WHAT YOU HAVE TO DO:
Leaving the pictures aside, return all of the data below exactly.

RAW DATA:
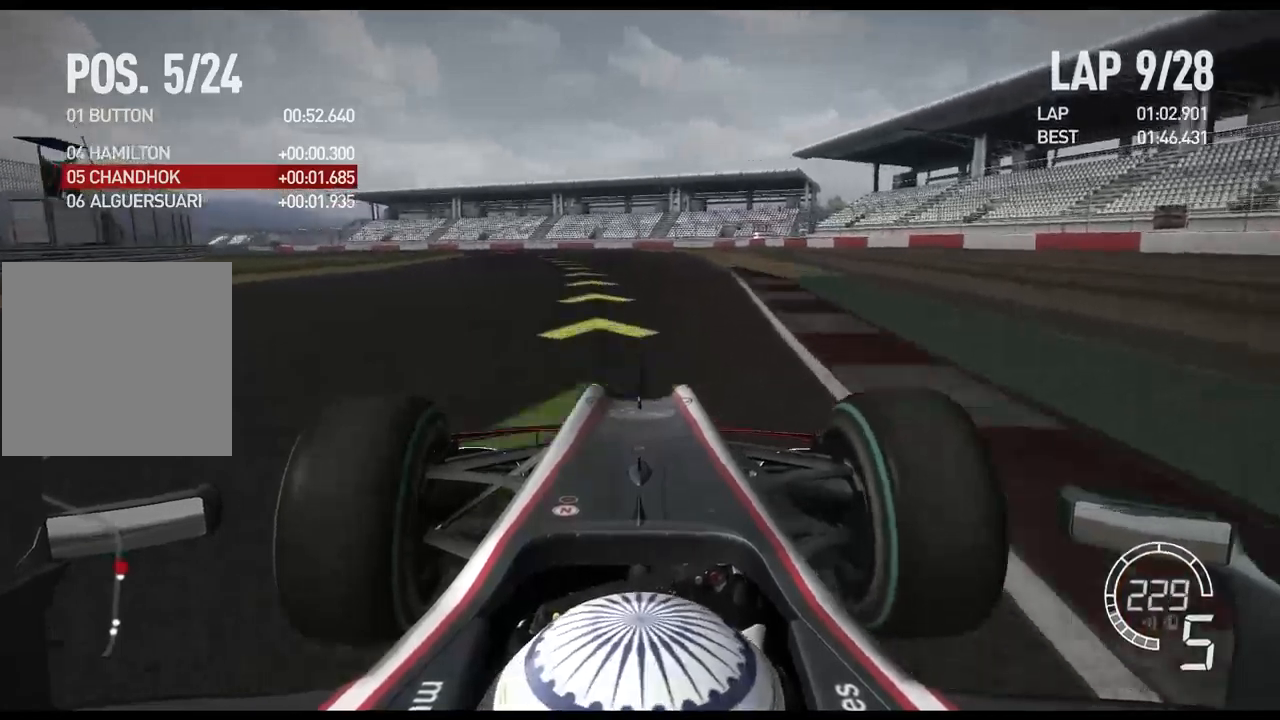
{"buttons": [], "left_stick": "left", "right_stick": "center", "events": [[133, "L2", "up"]]}
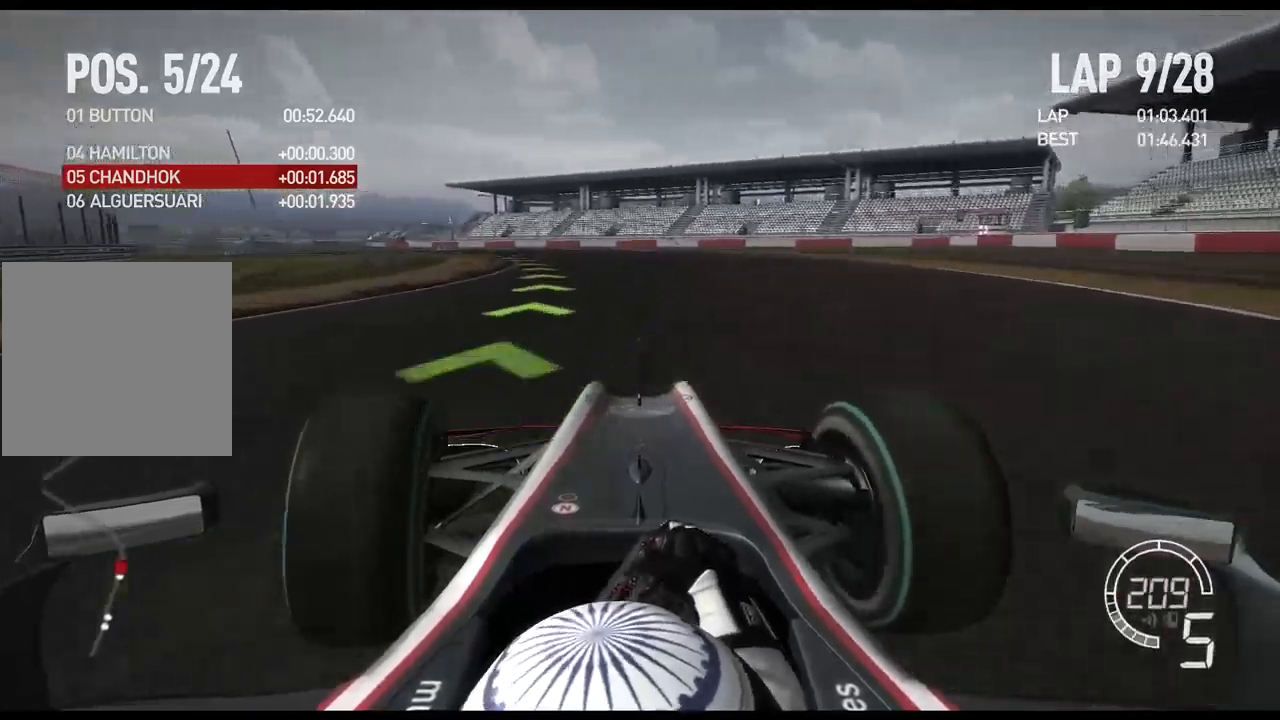
{"buttons": [], "left_stick": "left", "right_stick": "center", "events": [[217, "X", "down"], [350, "X", "up"]]}
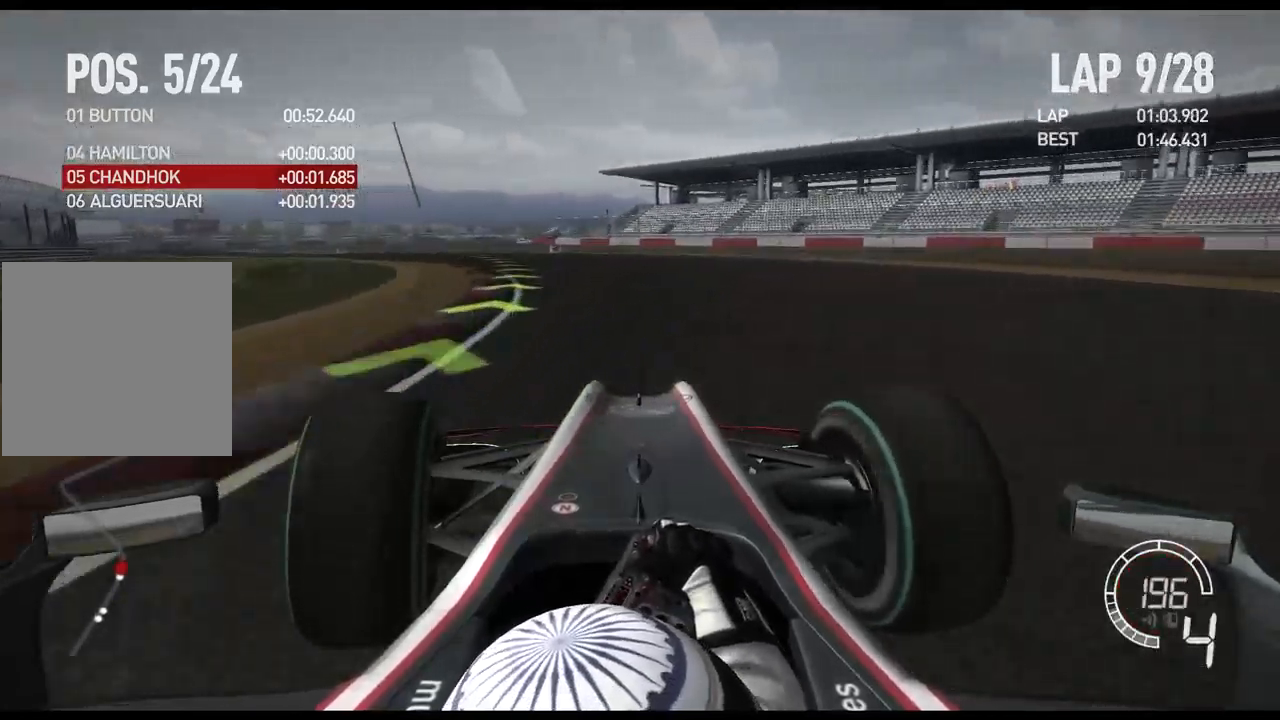
{"buttons": ["R2"], "left_stick": "left", "right_stick": "center", "events": [[117, "R2", "down"]]}
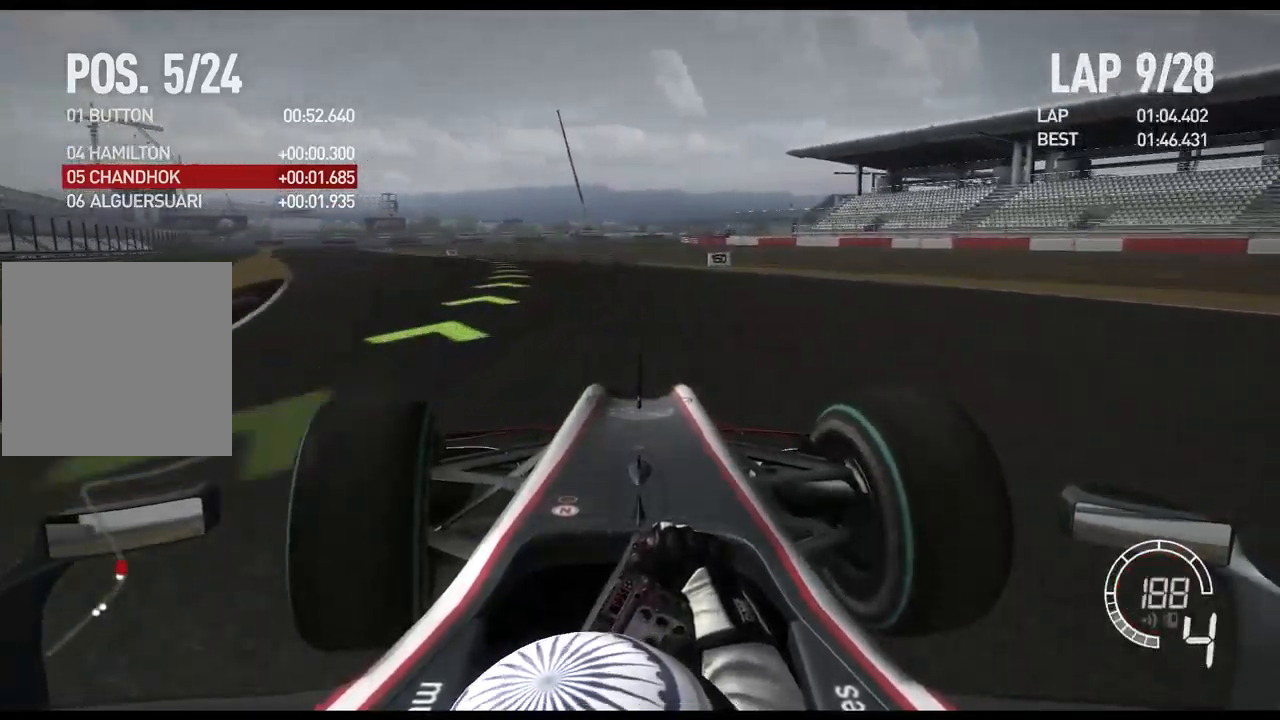
{"buttons": ["R2"], "left_stick": "left", "right_stick": "center", "events": []}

WRITTEN SOLUTION:
{"buttons": [], "left_stick": "left", "right_stick": "center", "events": [[133, "L2", "up"]]}
{"buttons": [], "left_stick": "left", "right_stick": "center", "events": [[217, "X", "down"], [350, "X", "up"]]}
{"buttons": ["R2"], "left_stick": "left", "right_stick": "center", "events": [[117, "R2", "down"]]}
{"buttons": ["R2"], "left_stick": "left", "right_stick": "center", "events": []}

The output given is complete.